Virginia and the Currency Act of 1764
The Currency Act of 1764 extended to the other American colonies restrictions placed on New England in 1751 that prohibited the emission of paper money as legal tender and required the retirement of existing emissions on the dates set forth by the colonial assemblies. Although other southern colonies engaged in the practice, Virginia was the principal offender, having by 1764 placed hundreds of thousands of pounds in circulation, mostly to pay for fighting the French in the Seven Years War. Unlike paper money issued by other colonies, and even notes of the Bank of England, the Virginia Assembly made their currency legal tender for the payment of all debts throughout the British world except royal quitrents. Moreover, Virginians repeatedly refused calls from London officials to recall their currency in spite of the fact that the real value of Virginia's money had, by 1759, depreciated to a third of the British pound sterling.

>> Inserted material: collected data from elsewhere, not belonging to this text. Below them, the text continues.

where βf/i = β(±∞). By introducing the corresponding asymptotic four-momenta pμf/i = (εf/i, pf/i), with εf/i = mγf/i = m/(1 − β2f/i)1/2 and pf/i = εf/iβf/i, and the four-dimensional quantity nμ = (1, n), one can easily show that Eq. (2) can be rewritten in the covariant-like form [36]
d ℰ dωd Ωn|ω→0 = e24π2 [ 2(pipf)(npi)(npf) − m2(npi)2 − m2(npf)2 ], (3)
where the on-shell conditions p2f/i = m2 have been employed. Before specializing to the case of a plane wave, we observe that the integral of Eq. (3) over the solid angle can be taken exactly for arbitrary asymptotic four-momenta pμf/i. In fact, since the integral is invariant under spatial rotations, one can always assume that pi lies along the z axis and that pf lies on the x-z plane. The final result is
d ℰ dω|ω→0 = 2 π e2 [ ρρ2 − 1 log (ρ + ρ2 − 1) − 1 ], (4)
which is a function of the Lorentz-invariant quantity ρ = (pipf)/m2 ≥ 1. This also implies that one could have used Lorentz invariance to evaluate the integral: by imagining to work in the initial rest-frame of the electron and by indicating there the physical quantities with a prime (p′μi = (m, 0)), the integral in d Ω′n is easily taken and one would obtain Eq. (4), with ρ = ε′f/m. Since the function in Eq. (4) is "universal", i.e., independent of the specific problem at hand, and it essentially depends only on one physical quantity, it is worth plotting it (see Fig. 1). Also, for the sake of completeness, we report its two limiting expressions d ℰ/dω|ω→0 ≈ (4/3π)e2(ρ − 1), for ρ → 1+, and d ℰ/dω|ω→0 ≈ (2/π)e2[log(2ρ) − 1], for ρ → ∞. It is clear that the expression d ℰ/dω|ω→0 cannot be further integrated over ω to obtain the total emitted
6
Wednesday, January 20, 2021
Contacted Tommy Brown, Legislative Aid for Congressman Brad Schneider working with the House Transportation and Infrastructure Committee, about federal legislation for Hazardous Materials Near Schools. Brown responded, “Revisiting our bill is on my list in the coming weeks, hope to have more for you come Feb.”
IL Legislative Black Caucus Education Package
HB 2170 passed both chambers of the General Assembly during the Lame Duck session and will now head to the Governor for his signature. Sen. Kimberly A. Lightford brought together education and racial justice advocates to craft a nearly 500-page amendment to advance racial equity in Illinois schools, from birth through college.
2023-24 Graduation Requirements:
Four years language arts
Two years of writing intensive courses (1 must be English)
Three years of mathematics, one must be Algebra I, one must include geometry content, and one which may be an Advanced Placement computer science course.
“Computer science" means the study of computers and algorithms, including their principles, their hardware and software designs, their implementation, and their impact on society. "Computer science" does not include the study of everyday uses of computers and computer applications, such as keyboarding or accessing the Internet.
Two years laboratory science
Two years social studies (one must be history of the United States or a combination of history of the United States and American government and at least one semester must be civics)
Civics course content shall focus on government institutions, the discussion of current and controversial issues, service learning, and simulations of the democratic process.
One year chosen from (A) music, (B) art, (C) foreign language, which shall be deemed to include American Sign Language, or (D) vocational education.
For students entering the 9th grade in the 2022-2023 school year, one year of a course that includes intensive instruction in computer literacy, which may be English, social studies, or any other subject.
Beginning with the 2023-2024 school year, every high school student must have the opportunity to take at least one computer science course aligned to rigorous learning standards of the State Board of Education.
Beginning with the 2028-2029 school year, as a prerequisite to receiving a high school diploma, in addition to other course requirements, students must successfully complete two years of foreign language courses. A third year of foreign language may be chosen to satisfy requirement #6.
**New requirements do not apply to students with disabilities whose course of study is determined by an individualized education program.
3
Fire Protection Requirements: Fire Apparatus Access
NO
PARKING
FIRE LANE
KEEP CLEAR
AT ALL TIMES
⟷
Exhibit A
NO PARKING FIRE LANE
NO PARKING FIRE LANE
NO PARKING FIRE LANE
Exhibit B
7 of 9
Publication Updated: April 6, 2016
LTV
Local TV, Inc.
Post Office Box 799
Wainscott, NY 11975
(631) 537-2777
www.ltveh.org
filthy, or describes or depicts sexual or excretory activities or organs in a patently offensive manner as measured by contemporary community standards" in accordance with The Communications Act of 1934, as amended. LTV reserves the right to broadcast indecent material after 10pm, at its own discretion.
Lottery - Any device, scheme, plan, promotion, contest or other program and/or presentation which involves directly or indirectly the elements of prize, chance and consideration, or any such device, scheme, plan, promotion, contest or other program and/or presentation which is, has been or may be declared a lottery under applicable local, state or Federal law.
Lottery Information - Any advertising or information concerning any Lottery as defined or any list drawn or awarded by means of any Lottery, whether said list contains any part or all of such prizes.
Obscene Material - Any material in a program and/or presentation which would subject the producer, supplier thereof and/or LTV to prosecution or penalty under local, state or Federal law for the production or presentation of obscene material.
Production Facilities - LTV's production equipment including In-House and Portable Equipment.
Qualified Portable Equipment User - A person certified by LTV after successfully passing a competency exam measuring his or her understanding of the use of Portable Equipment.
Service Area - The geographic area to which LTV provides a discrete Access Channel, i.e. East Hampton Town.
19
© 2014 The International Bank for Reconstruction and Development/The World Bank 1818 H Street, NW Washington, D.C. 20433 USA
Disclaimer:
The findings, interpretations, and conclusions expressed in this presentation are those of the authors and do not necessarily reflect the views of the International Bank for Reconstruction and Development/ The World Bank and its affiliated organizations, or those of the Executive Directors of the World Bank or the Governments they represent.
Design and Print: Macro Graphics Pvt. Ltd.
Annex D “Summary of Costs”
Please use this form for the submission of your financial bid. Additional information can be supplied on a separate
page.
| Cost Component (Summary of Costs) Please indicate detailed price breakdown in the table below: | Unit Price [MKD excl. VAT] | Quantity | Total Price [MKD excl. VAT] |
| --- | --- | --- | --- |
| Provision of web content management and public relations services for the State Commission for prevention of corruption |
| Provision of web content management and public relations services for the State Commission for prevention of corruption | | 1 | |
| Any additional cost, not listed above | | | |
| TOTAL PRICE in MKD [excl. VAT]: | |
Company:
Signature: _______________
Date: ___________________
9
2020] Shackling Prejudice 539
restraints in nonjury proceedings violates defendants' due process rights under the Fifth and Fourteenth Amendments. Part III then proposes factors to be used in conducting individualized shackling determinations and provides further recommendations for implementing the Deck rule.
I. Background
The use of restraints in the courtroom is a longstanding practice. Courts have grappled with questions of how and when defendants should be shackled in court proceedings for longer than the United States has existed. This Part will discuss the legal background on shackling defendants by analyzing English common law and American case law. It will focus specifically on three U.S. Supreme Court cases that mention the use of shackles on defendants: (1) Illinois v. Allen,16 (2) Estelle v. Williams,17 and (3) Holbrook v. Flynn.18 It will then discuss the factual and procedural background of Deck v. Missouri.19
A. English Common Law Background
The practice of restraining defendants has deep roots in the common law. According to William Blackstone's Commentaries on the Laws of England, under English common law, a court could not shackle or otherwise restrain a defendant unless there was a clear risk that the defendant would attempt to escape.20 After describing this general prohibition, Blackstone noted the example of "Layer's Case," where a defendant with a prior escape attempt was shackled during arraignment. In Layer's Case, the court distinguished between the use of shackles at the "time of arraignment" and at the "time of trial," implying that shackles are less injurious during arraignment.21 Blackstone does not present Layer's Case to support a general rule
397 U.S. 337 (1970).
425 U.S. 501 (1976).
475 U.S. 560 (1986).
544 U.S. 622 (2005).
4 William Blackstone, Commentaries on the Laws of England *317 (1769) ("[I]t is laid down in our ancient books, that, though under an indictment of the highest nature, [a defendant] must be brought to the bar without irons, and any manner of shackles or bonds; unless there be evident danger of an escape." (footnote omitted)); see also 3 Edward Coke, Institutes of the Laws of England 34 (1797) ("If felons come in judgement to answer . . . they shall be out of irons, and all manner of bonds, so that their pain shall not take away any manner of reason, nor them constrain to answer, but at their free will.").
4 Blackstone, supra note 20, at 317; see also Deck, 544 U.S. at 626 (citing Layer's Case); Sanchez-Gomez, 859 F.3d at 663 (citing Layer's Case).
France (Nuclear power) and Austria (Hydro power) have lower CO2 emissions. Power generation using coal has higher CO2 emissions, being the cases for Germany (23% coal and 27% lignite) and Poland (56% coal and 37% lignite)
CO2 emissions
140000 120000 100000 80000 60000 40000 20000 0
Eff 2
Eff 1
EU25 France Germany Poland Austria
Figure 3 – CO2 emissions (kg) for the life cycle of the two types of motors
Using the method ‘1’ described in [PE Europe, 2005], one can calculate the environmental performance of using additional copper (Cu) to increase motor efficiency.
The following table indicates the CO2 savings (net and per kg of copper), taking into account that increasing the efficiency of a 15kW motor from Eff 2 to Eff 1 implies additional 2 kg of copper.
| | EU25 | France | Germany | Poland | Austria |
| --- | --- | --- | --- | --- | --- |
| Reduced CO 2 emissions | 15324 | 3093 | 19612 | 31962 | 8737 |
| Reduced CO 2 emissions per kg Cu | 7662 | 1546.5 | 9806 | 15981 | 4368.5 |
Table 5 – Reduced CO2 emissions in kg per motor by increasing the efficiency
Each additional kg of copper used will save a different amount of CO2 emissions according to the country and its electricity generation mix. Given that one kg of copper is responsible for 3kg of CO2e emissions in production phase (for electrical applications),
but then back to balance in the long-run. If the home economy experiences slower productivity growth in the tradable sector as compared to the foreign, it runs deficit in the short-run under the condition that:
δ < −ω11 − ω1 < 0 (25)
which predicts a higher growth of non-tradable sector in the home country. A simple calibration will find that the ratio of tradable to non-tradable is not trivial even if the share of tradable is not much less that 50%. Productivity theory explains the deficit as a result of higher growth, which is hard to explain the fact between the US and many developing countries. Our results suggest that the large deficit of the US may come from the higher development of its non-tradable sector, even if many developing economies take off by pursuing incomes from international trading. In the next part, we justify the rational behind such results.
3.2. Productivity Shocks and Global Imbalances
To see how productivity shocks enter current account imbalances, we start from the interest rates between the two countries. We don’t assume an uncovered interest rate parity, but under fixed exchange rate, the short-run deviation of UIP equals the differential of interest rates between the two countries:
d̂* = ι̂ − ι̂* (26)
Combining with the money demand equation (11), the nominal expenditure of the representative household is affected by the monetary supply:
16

Virginians were bitter at British merchants for pressuring Parliament and the Board of Trade to take action to force the colonies to retire their depreciated currency. A young Virginia planter, Robert Beverley, complained in 1763 about the "Machinations of those very Merchants who draw their Subsistence, as it were from our very Vitals." To make matters worse, poor tobacco prices and poor crops in the 1750s and early 1760s had not prevented many Virginians from incurring greater debts by importing goods. Yet Virginians expressed no opposition to the Currency Act itself. In fact, many were relieved that the act had not gone as far as the merchants wished by requiring immediate retirement of all colonial currency.
The Currency Act of 1764 showed that imperial administrators, such as George Grenville, at best did not understand colonial economic problems. By removing already scarce mediums of commercial exchange, the Currency Act fostered a transatlantic trade recession that deepened a serious but brief post-war depression.